Monday, December 2, 2013
"Down in New Orleans where our friend Blaffer lives, the place where the water runs away from the river instead of running into it which is also the home of the 'manly art,' bricks, too, are made in very great quantities. The Blaffer Brick and Lumbering Company have a yard that is the model of neatness. This is a river yard, and the clay used by such yards is called 'batture.' It is the silt which floats down the river during high water and settles in pockets or eddies formed to catch it. When the water recedes this dries out, and is then carted outside the levees into great banks ready for use. A brick yard has been run in this same place for nearly 40 years. Each year the river is sure to rise and the silt to come down and the batture formed for another season's works. Back from the river the clay is what is called 'buckshot,' because when dug it breaks up in hard, square pieces.

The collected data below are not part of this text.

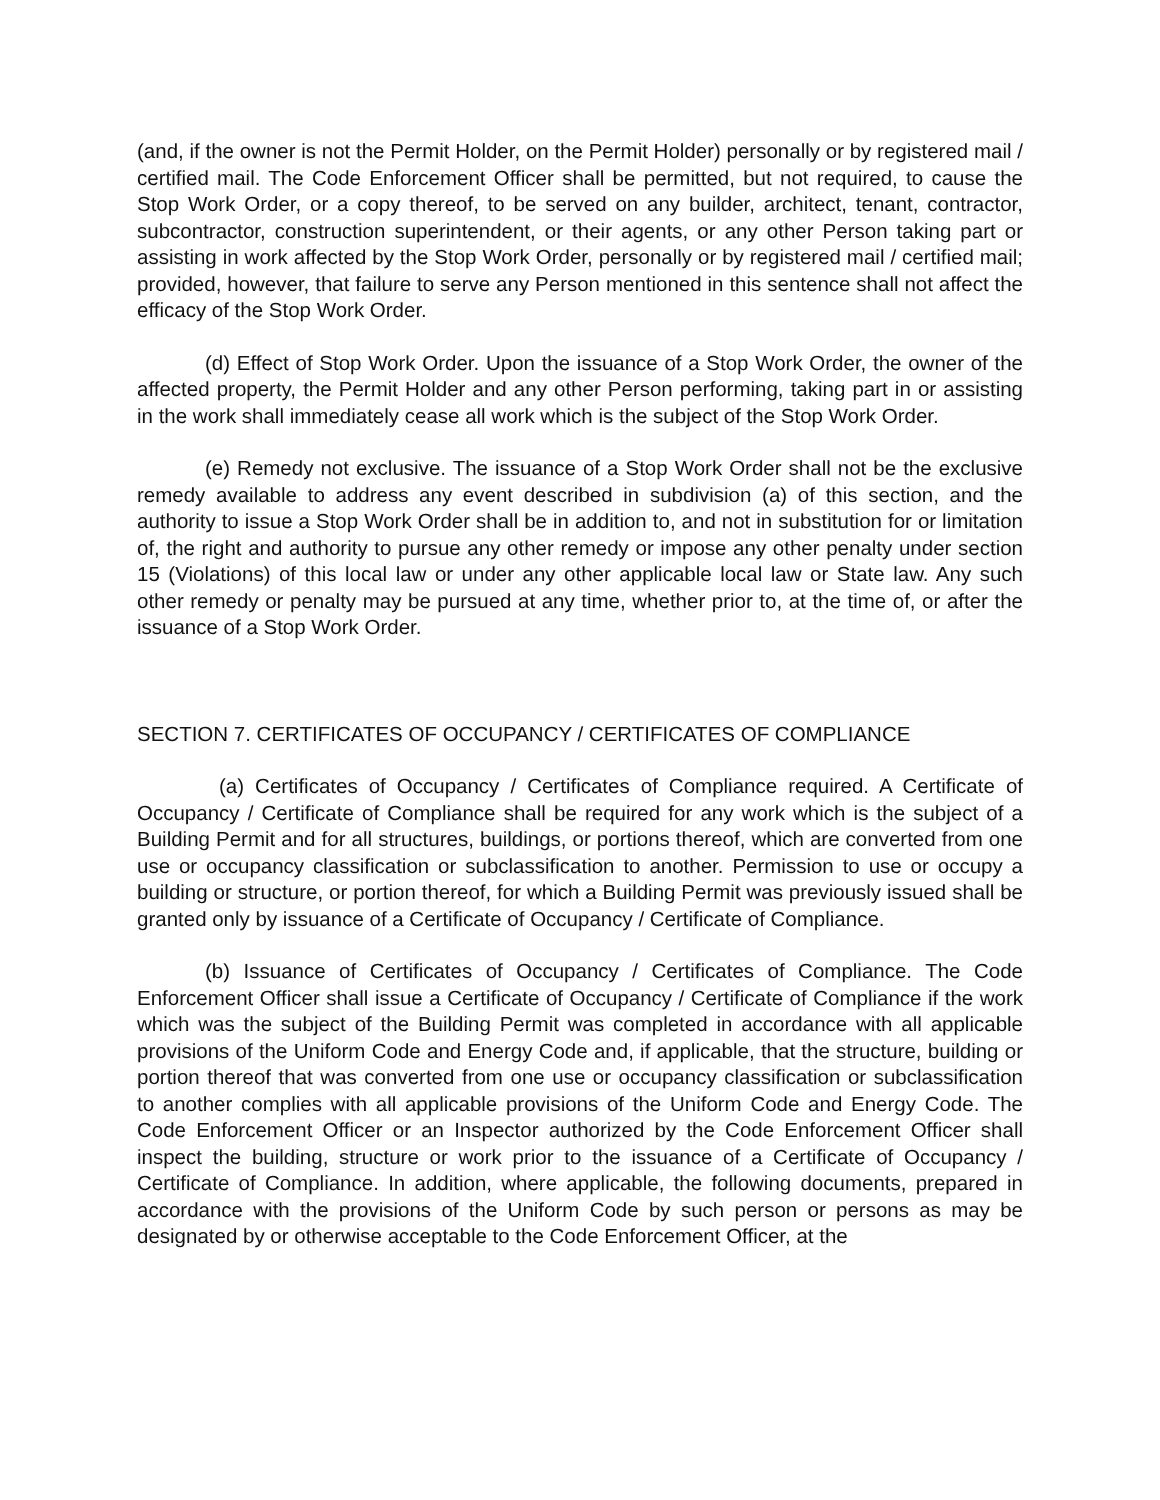(and, if the owner is not the Permit Holder, on the Permit Holder) personally or by registered mail / certified mail. The Code Enforcement Officer shall be permitted, but not required, to cause the Stop Work Order, or a copy thereof, to be served on any builder, architect, tenant, contractor, subcontractor, construction superintendent, or their agents, or any other Person taking part or assisting in work affected by the Stop Work Order, personally or by registered mail / certified mail; provided, however, that failure to serve any Person mentioned in this sentence shall not affect the efficacy of the Stop Work Order.
(d) Effect of Stop Work Order. Upon the issuance of a Stop Work Order, the owner of the affected property, the Permit Holder and any other Person performing, taking part in or assisting in the work shall immediately cease all work which is the subject of the Stop Work Order.
(e) Remedy not exclusive. The issuance of a Stop Work Order shall not be the exclusive remedy available to address any event described in subdivision (a) of this section, and the authority to issue a Stop Work Order shall be in addition to, and not in substitution for or limitation of, the right and authority to pursue any other remedy or impose any other penalty under section 15 (Violations) of this local law or under any other applicable local law or State law. Any such other remedy or penalty may be pursued at any time, whether prior to, at the time of, or after the issuance of a Stop Work Order.
SECTION 7. CERTIFICATES OF OCCUPANCY / CERTIFICATES OF COMPLIANCE
(a) Certificates of Occupancy / Certificates of Compliance required. A Certificate of Occupancy / Certificate of Compliance shall be required for any work which is the subject of a Building Permit and for all structures, buildings, or portions thereof, which are converted from one use or occupancy classification or subclassification to another. Permission to use or occupy a building or structure, or portion thereof, for which a Building Permit was previously issued shall be granted only by issuance of a Certificate of Occupancy / Certificate of Compliance.
(b) Issuance of Certificates of Occupancy / Certificates of Compliance. The Code Enforcement Officer shall issue a Certificate of Occupancy / Certificate of Compliance if the work which was the subject of the Building Permit was completed in accordance with all applicable provisions of the Uniform Code and Energy Code and, if applicable, that the structure, building or portion thereof that was converted from one use or occupancy classification or subclassification to another complies with all applicable provisions of the Uniform Code and Energy Code. The Code Enforcement Officer or an Inspector authorized by the Code Enforcement Officer shall inspect the building, structure or work prior to the issuance of a Certificate of Occupancy / Certificate of Compliance. In addition, where applicable, the following documents, prepared in accordance with the provisions of the Uniform Code by such person or persons as may be designated by or otherwise acceptable to the Code Enforcement Officer, at the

"The bricks at New Orleans are graded; first as 'foundries,' which are the softest and used for lining crucibles; then the 'salmon' for chimneys. They call their best 'bench brick,'and all others 'klinkers,' which are used for foundations. On the old yards around New Orleans they use mud or tempering wheels that would be a curiosity to a Northern man. They are fully 12 feet or more in diameter, with a 6-inch broad solid tire and rim. They clay is only about 6 or 8 inches deep in the pit and is simply mashed in tempering it. The shaft on which this wheel runs has no ratchet, and the wheel is made to travel in or out by being thrown off of a center at its axes. On these yards they use three-brick molds, dumping on narrow pallets split out of hemlock. On one of these yards, run by an old French Creole, he told me that his pallets had been in use over 35 years."
Excerpt from "Nomenclature or Vernacular in Brick Making." Carpentry and Building (1 July 1891): p. 169 as viewed through ProQuest American Periodicals from the Center for Research Libraries, a subscription database available at Tulane University Libraries.
Image above: Salvaged brick, recto and verso.Southeastern Architectural Archive, Special Collections Division, Tulane University Libraries.